Il fatto che i due maggiori contendenti siano un uomo e una donna non è affatto secondario: è il segno di un importante cambiamento che, dopo la Germania, sta avvenendo anche in Francia, dove si è preso coscienza della necessità, per il progresso del Paese, di coinvolgere pienamente le donne nelle attività istituzionali e di governo. Su questo primo punto s’impone un raffronto con la situazione politica italiana: nel nostro Paese sono ancora poche le donne che ricoprono importanti cariche all’interno del panorama politico sia nazionale che regionale, e immaginare, nel breve periodo, una donna candidata alla presidenza del consiglio verrebbe considerata un’utopia se non, addirittura, una barzelletta.

Un’altra caratteristica che risalta agli occhi di un osservatore italiano è l’età dei candidati premier: entrambi sono poco più che cinquantenni. Nel resto dei Paesi dell’occidente avanzato si tratta di un fatto assai normale, mentre in Italia sembra essere, invece, un avvenimento eccezionale. Attualmente, infatti, sia il capo del governo che il capo dell’opposizione hanno un’età che si aggira intorno ai settant’anni. Anche quella dell’età della classe politica e dirigente non può essere considerata una questione di scarsa rilevanza; ai vertici della politica di un Paese occorrerebbero dei rappresentanti che abbiano energie e idee innovative in grado di affrontare le sfide che la realtà attuale, sempre più in rapida evoluzione e quasi “indomabile”, sta imponendo. In questo senso l’esperienza di una classe dirigente da decenni ai vertici del potere non appare sufficiente ad affrontare da sola tali nuove sfide: l’esperienza francese sta dimostrando l’urgenza di un ricambio generazionale all’interno della classe politica impegnata in concreto nello svolgimento delle attività di governo e di direzione di un Paese. Tale presa di coscienza è stata inoltre suggellata dalla condotta dello stesso presidente uscente Jacques Chirac che, nelle scorse settimane, ha annunciato alla nazione di non volersi ricandidare, dimostrando di voler evitare al Paese la caduta in un immobilismo, nei settori della politica, dell’economia, dell’innovazione tecnologica, tale da essere irreversibile.
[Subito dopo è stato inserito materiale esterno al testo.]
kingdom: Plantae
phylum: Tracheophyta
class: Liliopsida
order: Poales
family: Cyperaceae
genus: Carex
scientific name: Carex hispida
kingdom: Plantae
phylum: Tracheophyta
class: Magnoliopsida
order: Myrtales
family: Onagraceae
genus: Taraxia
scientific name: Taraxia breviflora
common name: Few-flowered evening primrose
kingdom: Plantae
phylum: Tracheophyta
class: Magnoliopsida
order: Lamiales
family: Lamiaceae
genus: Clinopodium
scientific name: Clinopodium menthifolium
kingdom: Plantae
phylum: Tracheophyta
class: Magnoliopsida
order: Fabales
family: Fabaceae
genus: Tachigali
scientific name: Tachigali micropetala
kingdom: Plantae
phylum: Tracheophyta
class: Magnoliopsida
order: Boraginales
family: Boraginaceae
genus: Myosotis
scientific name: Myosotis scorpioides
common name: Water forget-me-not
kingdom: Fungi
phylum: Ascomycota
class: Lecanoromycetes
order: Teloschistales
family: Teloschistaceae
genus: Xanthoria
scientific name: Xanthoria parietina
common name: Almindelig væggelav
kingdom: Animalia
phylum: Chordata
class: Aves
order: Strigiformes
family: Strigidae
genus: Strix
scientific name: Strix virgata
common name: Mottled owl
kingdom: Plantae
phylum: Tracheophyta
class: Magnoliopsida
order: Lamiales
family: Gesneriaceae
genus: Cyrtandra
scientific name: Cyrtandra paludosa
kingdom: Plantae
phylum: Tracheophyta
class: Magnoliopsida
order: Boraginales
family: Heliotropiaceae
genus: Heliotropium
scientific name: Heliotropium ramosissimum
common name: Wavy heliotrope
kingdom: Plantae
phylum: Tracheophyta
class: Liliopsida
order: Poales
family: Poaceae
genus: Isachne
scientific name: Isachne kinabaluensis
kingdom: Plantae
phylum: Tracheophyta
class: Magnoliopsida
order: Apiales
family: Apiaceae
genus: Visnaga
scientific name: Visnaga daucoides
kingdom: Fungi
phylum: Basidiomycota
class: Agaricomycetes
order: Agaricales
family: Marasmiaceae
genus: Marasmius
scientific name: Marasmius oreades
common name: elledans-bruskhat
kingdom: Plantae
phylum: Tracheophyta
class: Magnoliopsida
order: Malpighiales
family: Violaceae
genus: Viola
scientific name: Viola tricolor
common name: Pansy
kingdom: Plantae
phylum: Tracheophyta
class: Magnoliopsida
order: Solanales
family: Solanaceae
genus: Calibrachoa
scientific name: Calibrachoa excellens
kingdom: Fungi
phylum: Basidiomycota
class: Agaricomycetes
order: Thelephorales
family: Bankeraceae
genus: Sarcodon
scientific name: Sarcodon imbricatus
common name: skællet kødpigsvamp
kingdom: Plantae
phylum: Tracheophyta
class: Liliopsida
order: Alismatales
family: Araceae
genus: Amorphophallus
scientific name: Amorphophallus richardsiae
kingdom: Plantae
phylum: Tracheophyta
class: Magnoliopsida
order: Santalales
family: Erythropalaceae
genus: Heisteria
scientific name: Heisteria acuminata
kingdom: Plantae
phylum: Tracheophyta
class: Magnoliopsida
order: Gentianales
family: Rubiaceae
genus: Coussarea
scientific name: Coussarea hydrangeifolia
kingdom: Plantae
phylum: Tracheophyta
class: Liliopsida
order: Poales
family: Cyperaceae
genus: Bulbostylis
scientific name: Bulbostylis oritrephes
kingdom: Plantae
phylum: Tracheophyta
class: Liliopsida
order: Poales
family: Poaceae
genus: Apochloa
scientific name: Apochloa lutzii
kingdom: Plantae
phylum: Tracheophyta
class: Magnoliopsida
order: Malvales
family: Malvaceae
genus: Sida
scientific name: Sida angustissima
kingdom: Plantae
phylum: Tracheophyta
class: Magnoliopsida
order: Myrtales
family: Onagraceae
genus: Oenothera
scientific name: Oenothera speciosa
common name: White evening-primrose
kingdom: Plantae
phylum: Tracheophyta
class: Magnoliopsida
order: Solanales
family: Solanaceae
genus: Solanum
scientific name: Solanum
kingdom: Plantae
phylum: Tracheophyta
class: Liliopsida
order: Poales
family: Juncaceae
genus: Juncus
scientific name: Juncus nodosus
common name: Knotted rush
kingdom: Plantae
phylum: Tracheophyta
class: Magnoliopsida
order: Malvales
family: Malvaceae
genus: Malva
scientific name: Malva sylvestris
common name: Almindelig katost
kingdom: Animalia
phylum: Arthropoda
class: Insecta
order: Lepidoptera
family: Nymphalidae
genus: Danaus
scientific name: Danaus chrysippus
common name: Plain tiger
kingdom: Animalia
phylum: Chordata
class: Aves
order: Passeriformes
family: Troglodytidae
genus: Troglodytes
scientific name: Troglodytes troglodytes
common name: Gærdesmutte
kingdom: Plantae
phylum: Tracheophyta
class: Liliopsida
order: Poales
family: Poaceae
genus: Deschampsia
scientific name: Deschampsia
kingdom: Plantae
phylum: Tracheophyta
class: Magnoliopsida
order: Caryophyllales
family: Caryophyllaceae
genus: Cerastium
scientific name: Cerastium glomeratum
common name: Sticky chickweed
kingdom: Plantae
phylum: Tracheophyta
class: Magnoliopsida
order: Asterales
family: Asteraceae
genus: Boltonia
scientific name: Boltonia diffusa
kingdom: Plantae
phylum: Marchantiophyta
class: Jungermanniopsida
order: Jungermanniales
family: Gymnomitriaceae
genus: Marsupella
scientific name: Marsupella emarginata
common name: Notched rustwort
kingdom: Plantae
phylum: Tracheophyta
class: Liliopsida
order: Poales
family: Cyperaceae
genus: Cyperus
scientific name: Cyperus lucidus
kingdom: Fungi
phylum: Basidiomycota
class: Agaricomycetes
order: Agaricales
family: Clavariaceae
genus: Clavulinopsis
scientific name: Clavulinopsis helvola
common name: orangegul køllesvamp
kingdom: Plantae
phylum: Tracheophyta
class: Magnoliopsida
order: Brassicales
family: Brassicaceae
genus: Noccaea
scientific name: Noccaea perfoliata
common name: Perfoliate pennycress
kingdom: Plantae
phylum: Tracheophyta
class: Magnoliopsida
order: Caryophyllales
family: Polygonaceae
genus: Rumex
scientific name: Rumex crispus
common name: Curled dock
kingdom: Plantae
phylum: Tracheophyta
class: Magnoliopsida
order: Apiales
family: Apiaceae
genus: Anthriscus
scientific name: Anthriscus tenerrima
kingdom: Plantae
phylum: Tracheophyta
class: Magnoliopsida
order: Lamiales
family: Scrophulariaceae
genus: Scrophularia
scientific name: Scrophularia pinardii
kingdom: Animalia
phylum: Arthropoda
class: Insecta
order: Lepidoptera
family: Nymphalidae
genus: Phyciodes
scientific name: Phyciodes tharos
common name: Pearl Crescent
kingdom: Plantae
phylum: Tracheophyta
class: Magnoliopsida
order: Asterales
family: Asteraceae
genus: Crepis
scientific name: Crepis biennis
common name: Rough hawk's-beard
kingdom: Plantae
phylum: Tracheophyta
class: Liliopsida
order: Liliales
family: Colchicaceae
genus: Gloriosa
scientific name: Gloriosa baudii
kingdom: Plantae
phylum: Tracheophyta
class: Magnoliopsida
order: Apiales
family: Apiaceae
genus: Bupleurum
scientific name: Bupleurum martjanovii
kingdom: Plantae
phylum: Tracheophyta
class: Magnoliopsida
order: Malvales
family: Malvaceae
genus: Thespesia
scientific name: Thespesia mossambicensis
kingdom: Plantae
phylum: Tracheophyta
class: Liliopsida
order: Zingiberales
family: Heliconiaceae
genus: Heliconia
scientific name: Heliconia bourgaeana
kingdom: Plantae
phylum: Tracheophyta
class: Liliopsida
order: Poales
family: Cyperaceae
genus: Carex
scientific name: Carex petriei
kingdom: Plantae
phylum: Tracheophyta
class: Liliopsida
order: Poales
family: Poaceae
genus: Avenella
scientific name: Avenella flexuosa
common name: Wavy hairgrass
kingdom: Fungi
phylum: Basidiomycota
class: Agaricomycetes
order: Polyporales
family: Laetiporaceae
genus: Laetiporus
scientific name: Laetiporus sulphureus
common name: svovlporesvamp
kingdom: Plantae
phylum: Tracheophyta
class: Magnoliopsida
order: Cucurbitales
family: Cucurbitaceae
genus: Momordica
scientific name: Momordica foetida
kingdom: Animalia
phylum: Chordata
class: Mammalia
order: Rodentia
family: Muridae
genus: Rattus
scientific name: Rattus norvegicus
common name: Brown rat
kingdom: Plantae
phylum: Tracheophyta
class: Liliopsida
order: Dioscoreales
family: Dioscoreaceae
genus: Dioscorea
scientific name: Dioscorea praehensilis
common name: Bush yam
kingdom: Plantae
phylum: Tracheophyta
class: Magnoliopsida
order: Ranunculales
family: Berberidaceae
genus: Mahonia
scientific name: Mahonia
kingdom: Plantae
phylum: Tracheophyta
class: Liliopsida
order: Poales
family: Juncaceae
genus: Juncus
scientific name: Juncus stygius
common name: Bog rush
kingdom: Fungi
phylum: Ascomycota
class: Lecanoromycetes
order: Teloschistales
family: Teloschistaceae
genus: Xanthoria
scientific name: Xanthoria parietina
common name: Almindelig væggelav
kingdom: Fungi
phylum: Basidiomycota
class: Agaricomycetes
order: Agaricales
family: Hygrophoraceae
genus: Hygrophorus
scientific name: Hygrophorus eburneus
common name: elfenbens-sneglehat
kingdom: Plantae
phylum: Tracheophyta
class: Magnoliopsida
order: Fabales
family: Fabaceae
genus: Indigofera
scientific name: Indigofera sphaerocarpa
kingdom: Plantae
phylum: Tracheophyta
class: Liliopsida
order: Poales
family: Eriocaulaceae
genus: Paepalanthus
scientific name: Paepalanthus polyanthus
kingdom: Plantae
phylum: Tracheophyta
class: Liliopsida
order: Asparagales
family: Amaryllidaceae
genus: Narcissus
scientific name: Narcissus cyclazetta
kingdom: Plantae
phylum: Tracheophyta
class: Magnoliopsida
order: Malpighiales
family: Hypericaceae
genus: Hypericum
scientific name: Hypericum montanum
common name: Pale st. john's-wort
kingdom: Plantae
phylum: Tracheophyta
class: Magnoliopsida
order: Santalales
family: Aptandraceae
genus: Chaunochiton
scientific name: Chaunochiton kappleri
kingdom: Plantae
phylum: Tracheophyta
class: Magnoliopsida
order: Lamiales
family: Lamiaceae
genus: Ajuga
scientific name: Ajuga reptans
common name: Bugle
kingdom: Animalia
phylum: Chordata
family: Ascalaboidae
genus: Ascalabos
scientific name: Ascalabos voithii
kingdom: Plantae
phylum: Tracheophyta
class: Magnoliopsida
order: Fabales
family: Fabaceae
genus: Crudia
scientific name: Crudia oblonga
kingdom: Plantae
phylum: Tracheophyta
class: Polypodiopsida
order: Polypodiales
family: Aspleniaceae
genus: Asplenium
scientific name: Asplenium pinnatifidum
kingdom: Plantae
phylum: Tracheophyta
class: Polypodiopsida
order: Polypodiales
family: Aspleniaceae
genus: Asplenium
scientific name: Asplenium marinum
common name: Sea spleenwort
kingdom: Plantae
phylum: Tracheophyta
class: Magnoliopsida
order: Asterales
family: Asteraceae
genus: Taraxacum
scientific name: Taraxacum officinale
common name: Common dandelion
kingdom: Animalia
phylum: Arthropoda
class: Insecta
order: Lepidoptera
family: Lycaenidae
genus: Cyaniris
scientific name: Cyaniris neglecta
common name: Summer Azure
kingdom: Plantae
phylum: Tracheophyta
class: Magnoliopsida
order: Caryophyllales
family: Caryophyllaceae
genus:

Quanto all’Italia, non basterà la sola presa di coscienza dei mali che la affliggono: occorreranno azioni concrete se si vorrà evitare, ad esempio, che la mancanza della maggioranza dei voti al Senato per l’approvazione di una legge, a causa di un raffreddore o un’influenza di un Senatore a vita (molto anziani, peraltro), concorra all’instabilità dell’esecutivo e al rallentamento del programma di governo o al protrarsi, anche oltre il termine dell’attuale legislatura, della sfida tra Prodi e Berlusconi senza che entrambi rinuncino alla loro leadership a favore di un candidato più giovane, come osservato dal giornalista Gad Lerner a proposito della mancata designazione di Gianfranco Fini a candidato premier nel corso di una recente intervista.

Solo così noi cittadini italiani potremo essere sicuri di  riuscire a competere alla pari con la Francia (ma anche con il resto dei nostri partner europei) altrettanto bene come ha saputo fare la nostra nazionale di calcio nello scorso campionato del mondo.